Was just onto revenue department with dublin city council over my bin charges. Basically I moved into my current house under the ras scheme in
jan 07 and asked the council to change bill to my name. They never did it and bill kept coming in landlords name. I should have sorted all of this out ages ago but kept putting it on the long finger. 

Anyway, eventually applied for my waiver a few months ago and wanted to get it backdated to when I moved in, got letter from social welfare saying what my earnings were, copy of lease agreement , etc.

Today the bill came in landlords name again, so I gave them a call. 1st guy didn't seem to know much except he told me that a waiver had been passed for 2008, I asked about 2007 but he didn't know anything about that,then got onto proper office who told him they hadn't received a copy of the lease. 

He transferred me through to someone who seemed to be telling me I can't have bill in my name as I don't own the property and I am on RAS ? Has anyone heard of this  before? In my last rented property I had the bill in my name..
He told me a waiver of 243 euro was passed. I asked was this for 2008 and what about 2007 ?
He said it was for my whole time there and was getting a bit snotty, saying the rest of the bill was the landlords responsibility, not mine.
I tried to point out that if I was living there then it is my bill.

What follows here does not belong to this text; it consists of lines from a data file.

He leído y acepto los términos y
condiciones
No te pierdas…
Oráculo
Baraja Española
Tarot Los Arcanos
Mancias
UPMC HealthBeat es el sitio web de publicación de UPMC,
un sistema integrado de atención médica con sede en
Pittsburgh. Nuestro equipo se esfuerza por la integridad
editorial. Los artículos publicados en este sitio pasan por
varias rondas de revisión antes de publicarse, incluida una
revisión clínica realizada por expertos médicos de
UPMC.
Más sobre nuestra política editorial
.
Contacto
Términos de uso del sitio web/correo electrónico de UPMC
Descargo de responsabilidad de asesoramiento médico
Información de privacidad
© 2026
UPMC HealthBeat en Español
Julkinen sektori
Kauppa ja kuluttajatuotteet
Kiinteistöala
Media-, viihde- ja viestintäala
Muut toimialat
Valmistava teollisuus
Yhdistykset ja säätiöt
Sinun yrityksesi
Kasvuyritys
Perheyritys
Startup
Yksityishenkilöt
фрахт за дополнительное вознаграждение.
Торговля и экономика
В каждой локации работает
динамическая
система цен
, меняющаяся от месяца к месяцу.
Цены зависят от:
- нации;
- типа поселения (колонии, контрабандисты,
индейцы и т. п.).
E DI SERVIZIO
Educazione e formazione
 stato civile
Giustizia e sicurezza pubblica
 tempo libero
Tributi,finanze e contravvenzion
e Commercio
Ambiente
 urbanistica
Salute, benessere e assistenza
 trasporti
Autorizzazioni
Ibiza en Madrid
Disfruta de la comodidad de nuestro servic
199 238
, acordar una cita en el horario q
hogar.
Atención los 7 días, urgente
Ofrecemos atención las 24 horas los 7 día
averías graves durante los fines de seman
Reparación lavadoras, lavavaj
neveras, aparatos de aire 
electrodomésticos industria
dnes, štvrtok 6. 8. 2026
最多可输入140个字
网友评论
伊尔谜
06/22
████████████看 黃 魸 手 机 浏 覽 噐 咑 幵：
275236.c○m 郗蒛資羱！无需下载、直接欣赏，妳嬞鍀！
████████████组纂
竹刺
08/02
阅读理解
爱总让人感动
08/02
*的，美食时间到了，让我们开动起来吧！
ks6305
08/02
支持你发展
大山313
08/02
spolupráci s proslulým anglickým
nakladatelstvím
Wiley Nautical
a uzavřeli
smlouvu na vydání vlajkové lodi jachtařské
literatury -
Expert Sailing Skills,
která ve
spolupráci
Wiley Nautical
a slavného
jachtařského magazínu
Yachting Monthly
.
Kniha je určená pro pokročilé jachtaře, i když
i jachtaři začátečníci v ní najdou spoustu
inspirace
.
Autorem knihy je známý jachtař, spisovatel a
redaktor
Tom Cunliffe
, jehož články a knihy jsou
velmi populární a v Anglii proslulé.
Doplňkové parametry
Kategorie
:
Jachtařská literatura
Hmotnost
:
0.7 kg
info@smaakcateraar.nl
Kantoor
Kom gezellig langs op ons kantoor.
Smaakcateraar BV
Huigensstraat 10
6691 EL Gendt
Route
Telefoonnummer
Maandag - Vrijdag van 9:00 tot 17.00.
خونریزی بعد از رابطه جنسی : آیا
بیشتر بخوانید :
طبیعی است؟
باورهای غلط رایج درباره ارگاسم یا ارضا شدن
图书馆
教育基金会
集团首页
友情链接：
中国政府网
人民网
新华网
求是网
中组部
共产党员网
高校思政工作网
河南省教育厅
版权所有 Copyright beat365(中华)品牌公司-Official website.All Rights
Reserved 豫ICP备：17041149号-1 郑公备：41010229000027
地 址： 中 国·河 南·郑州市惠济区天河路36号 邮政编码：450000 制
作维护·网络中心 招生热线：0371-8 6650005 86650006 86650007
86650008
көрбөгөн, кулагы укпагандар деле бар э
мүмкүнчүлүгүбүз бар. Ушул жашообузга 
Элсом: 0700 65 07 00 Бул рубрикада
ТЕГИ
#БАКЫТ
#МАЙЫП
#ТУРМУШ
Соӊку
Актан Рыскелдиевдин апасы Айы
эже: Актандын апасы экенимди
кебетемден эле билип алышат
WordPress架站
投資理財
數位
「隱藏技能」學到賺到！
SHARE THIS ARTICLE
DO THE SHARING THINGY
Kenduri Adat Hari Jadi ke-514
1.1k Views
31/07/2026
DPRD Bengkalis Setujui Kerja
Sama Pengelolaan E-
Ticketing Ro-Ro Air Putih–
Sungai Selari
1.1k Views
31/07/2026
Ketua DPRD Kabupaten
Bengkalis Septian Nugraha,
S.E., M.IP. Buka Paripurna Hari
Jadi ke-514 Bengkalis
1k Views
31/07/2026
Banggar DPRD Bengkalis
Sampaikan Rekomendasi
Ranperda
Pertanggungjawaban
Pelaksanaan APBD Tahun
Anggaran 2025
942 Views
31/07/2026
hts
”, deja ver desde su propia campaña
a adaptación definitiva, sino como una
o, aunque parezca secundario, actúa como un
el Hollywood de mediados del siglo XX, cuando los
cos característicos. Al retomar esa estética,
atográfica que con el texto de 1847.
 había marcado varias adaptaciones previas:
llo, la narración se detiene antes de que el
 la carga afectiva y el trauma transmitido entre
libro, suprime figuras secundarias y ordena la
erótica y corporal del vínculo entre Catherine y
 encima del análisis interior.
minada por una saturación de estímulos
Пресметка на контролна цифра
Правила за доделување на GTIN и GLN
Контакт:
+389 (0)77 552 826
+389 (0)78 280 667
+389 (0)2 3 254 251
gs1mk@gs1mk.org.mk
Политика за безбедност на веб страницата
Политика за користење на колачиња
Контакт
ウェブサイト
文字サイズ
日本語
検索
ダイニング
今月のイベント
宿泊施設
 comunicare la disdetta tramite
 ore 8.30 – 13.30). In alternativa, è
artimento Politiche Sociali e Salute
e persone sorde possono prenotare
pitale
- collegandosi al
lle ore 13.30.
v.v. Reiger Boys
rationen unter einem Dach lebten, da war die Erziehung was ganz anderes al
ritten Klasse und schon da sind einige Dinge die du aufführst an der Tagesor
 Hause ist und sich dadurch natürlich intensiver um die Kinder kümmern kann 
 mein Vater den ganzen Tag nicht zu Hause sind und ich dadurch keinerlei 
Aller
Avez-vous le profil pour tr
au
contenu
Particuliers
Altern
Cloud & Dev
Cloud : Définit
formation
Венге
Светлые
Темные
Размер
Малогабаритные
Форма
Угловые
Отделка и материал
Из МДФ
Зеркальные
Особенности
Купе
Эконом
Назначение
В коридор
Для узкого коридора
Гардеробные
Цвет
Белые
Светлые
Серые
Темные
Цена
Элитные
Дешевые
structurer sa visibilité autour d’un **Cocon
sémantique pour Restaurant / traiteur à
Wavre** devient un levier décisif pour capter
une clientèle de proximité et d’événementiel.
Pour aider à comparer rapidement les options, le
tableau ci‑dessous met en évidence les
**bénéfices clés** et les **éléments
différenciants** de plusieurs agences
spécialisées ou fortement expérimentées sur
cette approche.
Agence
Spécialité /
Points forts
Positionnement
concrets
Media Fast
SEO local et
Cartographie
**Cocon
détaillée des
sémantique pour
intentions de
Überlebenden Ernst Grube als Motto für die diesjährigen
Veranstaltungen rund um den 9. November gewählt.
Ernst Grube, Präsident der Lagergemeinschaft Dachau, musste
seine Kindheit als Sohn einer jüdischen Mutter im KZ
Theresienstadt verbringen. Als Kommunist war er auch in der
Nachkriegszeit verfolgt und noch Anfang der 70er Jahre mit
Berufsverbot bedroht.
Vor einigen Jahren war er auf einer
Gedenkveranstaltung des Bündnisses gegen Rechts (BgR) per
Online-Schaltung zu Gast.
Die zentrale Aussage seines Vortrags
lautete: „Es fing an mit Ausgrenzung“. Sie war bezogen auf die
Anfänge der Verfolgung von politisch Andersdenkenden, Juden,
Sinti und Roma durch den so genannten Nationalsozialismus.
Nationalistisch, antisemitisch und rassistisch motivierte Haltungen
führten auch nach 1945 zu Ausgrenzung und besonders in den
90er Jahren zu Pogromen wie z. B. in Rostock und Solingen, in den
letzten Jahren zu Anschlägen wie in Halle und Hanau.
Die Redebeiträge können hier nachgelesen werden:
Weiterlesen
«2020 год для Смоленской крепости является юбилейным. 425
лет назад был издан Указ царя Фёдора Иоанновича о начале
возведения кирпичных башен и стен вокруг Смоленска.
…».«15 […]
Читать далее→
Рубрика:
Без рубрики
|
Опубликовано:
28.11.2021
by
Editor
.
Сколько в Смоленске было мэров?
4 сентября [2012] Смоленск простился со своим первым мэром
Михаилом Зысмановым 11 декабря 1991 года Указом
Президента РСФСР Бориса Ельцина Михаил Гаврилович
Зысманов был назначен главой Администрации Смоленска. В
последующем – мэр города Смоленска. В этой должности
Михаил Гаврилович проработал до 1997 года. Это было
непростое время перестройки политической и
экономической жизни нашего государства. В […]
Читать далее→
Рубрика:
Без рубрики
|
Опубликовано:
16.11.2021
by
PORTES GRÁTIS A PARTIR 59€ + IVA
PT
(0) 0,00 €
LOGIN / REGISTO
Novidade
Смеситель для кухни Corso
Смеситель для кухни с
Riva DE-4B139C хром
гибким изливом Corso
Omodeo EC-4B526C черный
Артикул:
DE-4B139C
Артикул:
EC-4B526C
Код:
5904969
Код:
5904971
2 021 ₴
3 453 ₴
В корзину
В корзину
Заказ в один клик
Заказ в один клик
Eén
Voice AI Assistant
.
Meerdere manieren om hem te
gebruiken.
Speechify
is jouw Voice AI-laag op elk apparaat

How could only 243 euro account for two years ? I have thrown out other bills so can't go over them -grr ! The outstanding amount is 380 euro

Can anyone let me know the price of bin lifts per lift , I think they have changed in the last 2 years,I am with Dublin City Council.
I really want to go over this properly as I think I am been given the run around , I really think the right hand does not know what the left is doing in that place.
I know partly my own fault for not sorting it sooner but it's really not fair that the landlord gets stuck with my bill if that's what it is.

If anyone has heard of them not letting bill name being changed can you let me know also ?

Thanks folks


----------



## om123 (14 May 2009)

Ok , just called them back to ask for a written statement that would have when bin charges where waived for, got a different guy, much more helpful and totally different story.

He says bin waiver was definitly for 2008 and I CAN change name on the bill !

What are those guys doing in there ?


----------